▸ **WORK REQUIRED**
For the word "Wight", find each line in the entries where it occurs and copy that line.

Entries taken from a collection:
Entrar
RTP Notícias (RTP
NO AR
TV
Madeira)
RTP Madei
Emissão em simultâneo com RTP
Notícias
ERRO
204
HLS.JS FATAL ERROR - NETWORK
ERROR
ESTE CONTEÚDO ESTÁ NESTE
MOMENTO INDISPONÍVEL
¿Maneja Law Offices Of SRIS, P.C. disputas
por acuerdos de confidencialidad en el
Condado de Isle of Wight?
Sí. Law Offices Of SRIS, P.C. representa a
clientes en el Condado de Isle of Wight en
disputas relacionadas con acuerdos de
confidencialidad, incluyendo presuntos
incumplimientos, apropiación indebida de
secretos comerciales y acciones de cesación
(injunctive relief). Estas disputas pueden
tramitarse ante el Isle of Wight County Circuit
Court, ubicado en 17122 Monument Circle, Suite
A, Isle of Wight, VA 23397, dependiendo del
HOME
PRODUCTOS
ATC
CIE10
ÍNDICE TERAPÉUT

...

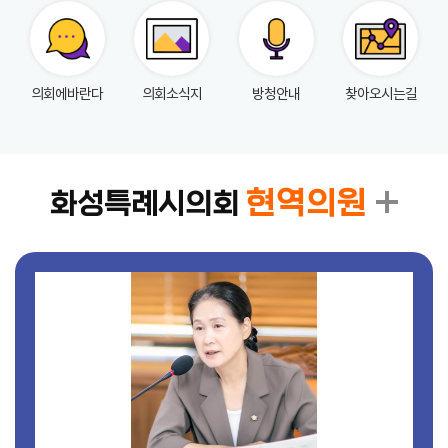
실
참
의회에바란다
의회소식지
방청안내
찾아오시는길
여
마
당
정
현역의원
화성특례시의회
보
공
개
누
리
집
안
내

▸ **RESPONSE AREA**
Condado de Isle of Wight?
clientes en el Condado de Isle of Wight en
tramitarse ante el Isle of Wight County Circuit
A, Isle of Wight, VA 23397, dependiendo del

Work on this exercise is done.